CHALLENGE 1 »
Extract the beam reaction problem in full, word for word.
CHALLENGE 2 »
From the listing, copy the lines starting at the one that contains "Count of banana slices on the table: 5" and ending at the one that contains "Count of hangers on the white backdrop: 20", both included, with no changes.

EXCERPTED PASSAGE »
####################

A Beam
Beam AB, which is simply supported at Points A & B, is subjected to a distributed load as shown. If the beam’s weight is negligible, what is the reaction force at Point B?
Expand Hint
Draw the free body diagram:
Hint 2
Take the moment about Point A to reduce the amount of unknown forces.
$$$\sum M_A=0=Force \times Distance$$$
First, draw the free body diagram:
The triangular force distribution can be replaced with a concentrated force
$$F$$
, which is located through the triangle’s centroid. The force’s magnitude is equal to the triangle’s area:
$$$F=\frac{1}{2}bh=\frac{1}{2}(12m)(200N/m)=1,200\:N$$$
where
$$b$$
is the triangle’s base, and
$$h$$
is the triangle’s height.

####################

PROVIDED MATERIAL »
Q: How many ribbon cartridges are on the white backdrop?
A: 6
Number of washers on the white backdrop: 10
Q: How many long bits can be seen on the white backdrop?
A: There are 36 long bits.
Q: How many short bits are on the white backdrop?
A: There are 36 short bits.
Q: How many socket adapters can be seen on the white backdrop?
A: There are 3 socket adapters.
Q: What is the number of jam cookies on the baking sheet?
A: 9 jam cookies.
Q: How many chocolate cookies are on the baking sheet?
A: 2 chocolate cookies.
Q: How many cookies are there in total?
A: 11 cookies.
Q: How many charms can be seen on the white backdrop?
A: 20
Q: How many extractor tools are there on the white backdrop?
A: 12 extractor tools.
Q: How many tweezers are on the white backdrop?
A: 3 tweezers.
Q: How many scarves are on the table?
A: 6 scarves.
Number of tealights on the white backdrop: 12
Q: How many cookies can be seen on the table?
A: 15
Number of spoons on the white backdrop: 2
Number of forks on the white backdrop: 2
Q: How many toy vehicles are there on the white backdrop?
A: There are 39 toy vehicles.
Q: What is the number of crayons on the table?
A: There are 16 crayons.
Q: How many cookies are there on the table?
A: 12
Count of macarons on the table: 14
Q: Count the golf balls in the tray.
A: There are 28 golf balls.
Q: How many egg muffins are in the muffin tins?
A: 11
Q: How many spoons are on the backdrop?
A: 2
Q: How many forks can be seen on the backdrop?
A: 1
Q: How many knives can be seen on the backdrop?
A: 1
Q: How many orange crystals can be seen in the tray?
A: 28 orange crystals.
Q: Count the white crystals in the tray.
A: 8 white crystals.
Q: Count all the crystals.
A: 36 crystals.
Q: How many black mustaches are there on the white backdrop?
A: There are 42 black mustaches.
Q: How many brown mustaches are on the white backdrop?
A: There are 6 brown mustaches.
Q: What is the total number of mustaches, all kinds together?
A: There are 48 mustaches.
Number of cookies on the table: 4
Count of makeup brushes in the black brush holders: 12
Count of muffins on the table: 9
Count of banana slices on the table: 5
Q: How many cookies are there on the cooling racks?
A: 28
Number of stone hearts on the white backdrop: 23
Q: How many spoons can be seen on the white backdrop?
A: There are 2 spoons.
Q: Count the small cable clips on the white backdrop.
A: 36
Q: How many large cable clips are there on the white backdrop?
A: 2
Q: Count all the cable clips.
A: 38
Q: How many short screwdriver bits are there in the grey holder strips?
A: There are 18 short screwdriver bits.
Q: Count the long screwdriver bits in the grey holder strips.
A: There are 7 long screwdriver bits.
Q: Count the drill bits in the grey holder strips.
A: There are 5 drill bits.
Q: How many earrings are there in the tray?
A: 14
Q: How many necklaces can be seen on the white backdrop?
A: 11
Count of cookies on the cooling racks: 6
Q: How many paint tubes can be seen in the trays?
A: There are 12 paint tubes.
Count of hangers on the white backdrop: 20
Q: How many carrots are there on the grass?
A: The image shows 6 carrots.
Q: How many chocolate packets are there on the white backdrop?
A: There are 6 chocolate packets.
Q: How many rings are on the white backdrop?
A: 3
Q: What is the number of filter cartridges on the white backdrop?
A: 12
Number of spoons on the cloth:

####################

REPLY 1 »
A Beam
Beam AB, which is simply supported at Points A & B, is subjected to a distributed load as shown. If the beam’s weight is negligible, what is the reaction force at Point B?
Expand Hint
Draw the free body diagram:
Hint 2
Take the moment about Point A to reduce the amount of unknown forces.
$$$\sum M_A=0=Force \times Distance$$$
First, draw the free body diagram:
The triangular force distribution can be replaced with a concentrated force
$$F$$
, which is located through the triangle’s centroid. The force’s magnitude is equal to the triangle’s area:
$$$F=\frac{1}{2}bh=\frac{1}{2}(12m)(200N/m)=1,200\:N$$$
where
$$b$$
is the triangle’s base, and
$$h$$
is the triangle’s height.

REPLY 2 »
Count of banana slices on the table: 5
Q: How many cookies are there on the cooling racks?
A: 28
Number of stone hearts on the white backdrop: 23
Q: How many spoons can be seen on the white backdrop?
A: There are 2 spoons.
Q: Count the small cable clips on the white backdrop.
A: 36
Q: How many large cable clips are there on the white backdrop?
A: 2
Q: Count all the cable clips.
A: 38
Q: How many short screwdriver bits are there in the grey holder strips?
A: There are 18 short screwdriver bits.
Q: Count the long screwdriver bits in the grey holder strips.
A: There are 7 long screwdriver bits.
Q: Count the drill bits in the grey holder strips.
A: There are 5 drill bits.
Q: How many earrings are there in the tray?
A: 14
Q: How many necklaces can be seen on the white backdrop?
A: 11
Count of cookies on the cooling racks: 6
Q: How many paint tubes can be seen in the trays?
A: There are 12 paint tubes.
Count of hangers on the white backdrop: 20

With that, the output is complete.